Excerpt to read:
Commentary Type

The Resurgent Japanese Economy and a Japan-United States Free Trade Agreement

Paper presented to the Foreign Correspondents' Club of Japan
Tokyo, Japan

Body

This independent study of Japan's economy was underwritten by
The Coca-Cola Company.

The Setting


The Japanese economy has undergone an extremely difficult period since its financial bubble burst in the early 1990s.


First, Japan experienced a "lost decade" of economic growth. Stagnation deepened by three or four separate recessions dominated economic performance after 1992. The financial system was strangled by a huge volume of nonperforming loans that sapped the confidence of both consumers and investors. Promising recoveries were snuffed out by premature tightening of fiscal policy in 1997 and of monetary policy in 2000.


Second, Japan and the United States have undergone a stunning "role reversal" in terms of global economic leadership. As recently as the late 1980s and early 1990s, the view was widespread that Japan was the world's most dynamic and competitive economy while the United States was faltering badly. As late as 1995, when the yen reached its all-time high against the dollar (at 79:1), Japan's total GDP came within 30 percent of that of the United States (which has two-and-a-half times as many people). Since that time, however, the sharp increase in US productivity growth has spurred rapid economic expansion in the United States (which is now booming again) in striking contrast to Japan's malaise.


Third, the dramatic surge of China has challenged Japan's economic leadership of its own region of East Asia. China has bypassed Japan (and the United States) as the main trading partner of virtually every country in the region and has clearly become its growth locomotive, accounting for almost one quarter of the increase in total world trade in 2003 and passing Japan as the world's third largest importer. Capitalizing on its economic strength and the dramatic globalization of its economy, and Japan's continued inability to liberalize its agricultural sector or to open its economy more broadly, China has also bypassed Japan in negotiating free trade agreements with the ASEAN countries (though Japan is now mounting a comeback) and has even neutralized Japan's previously overwhelming lead on regional financial issues (e.g., through its involvement in the Chiang Mai network of bilateral swap arrangements that may represent an initial step toward an eventual Asian Monetary Fund).


Japan has obviously retained major economic strengths throughout this period. Its world-class multinational firms have maintained, and in some cases even increased, their global leadership in their respective sectors. Partly as a result, Japan's trade surpluses and international creditor position have remained by far the largest in the world. Japan's per capita income has remained near the top of the world rankings despite its large shortfall from potential growth.


But the 1990s and early 2000s have been the roughest period for the Japanese economy since the early postwar years. The prospect of dramatic aging of the society, with the sharp drop in the total size of the population that is likely to eventuate over the next several decades, adds to the difficulties of correcting the large fiscal imbalance and thus to the pessimism in many quarters. There has developed a widespread tendency to "write off" Japan as a major global economy and consign it to the dustbin of economic history.

Excerpted records:
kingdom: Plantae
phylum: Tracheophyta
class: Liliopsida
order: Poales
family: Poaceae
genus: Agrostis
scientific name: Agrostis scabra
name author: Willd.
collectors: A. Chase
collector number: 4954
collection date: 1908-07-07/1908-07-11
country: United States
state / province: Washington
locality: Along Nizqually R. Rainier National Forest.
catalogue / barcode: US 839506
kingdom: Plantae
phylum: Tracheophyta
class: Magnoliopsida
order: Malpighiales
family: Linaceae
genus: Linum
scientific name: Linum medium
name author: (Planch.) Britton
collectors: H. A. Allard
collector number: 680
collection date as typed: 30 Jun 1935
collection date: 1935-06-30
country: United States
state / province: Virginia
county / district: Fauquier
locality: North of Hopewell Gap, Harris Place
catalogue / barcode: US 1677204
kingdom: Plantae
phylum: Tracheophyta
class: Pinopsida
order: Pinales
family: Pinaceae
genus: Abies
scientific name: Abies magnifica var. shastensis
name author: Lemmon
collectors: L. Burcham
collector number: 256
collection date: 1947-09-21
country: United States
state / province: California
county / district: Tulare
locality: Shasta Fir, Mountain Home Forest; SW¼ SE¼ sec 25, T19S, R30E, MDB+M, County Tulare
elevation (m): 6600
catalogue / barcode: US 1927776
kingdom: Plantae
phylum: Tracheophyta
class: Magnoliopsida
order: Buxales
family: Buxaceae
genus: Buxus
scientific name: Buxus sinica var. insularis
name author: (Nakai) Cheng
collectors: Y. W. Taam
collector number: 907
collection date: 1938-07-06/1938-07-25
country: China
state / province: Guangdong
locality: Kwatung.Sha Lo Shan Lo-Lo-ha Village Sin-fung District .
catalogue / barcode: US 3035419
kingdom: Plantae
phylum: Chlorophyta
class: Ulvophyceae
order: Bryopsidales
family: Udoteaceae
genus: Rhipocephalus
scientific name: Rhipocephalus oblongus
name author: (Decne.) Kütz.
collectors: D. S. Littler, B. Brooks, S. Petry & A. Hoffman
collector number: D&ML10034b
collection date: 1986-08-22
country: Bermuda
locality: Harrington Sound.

Tasks:
- a) In the commentary on Japan's economy, which two policy moves does the author say cut short promising recoveries, and in what years?
- b) Using the commentary on Japan's economy, decide whether each statement agrees with it. Answer yes or no, and quote the words that settle each one. (i) China passed Japan to become the world's third largest importer. (ii) The yen reached its all-time high against the dollar in 1995. (iii) Japan's trade surpluses have fallen behind those of several other countries.
- c) Carry the commentary on Japan's economy forward from its final sentence with a few more paragraphs in the same style.

Solved tasks:
- a) The premature tightening of fiscal policy in 1997 and of monetary policy in 2000.

- b)
(i) Yes: "passing Japan as the world's third largest importer."
(ii) Yes: "As late as 1995, when the yen reached its all-time high against the dollar (at 79:1)."
(iii) No: "Japan's trade surpluses and international creditor position have remained by far the largest in the world."

- c)
This paper will argue that such a view is decidedly premature and indeed almost certainly wrong. A period of "catchup growth" may already be underway and may in fact cast Japan as one of the major "upside surprises" of the world economy over the next few years. Moreover, available policy initiatives-especially the possibility of a free trade agreement with the United States-could both capitalize on such an improvement in Japan's economic fortunes and strongly reinforce such a comeback.

A Resurgent Japan?


As noted, two elements dominated the Japanese economic pattern over the past 12 years: (1) a massive deterioration of the health of the financial system and (2) premature fiscal and then monetary tightening that aborted two nascent recoveries. It is crucial to note that both problems represent severe policy errors, which are correctable, rather than any inherent structural deterioration of the Japanese economy. Japan has important structural problems, notably excessive governmental regulation and inefficient management in key services sectors along with a largely uncompetitive political system, but they have persisted throughout the postwar period and did not prevent the dramatic success of the Japanese economy for three decades from the 1960s through the 1980s. Moreover, there have been a number of improvements in Japanese efficiency and regulatory practices over the past decade: "big bang" financial deregulation, reductions in energy and telecommunications costs, and a genuine opening of retail trade.


There is now strong reason to believe that the Japanese banks and their regulators are in the process of overcoming the main problems of the financial sector. Nonperforming loans are declining substantially. Some banks have been allowed to fail while others have merged and/or accepted new (including foreign-based) management. Some of the large banks are even repaying the loans they had to draw from the government at the height of the crisis. Even more important, the credibility stemming from these supervisory reforms has prompted better lending behavior and attempts to raise fresh capital by other banks. Loans are increasingly made on commercial rather than political criteria, placing pressure on "zombie companies" to get their own houses in order or accept bankruptcy. More broadly, significant corporate restructuring has taken place in a number of sectors.


As a result, the crucial ingredient of confidence is returning to the Japanese economy. Corporate balance sheets have been rebuilt and private investment is surging. Consumer demand is starting to grow. Unemployment is declining. Housing is finally picking up. Growth has resumed for the past year and appears to be accelerating. Deflation is no longer a serious risk.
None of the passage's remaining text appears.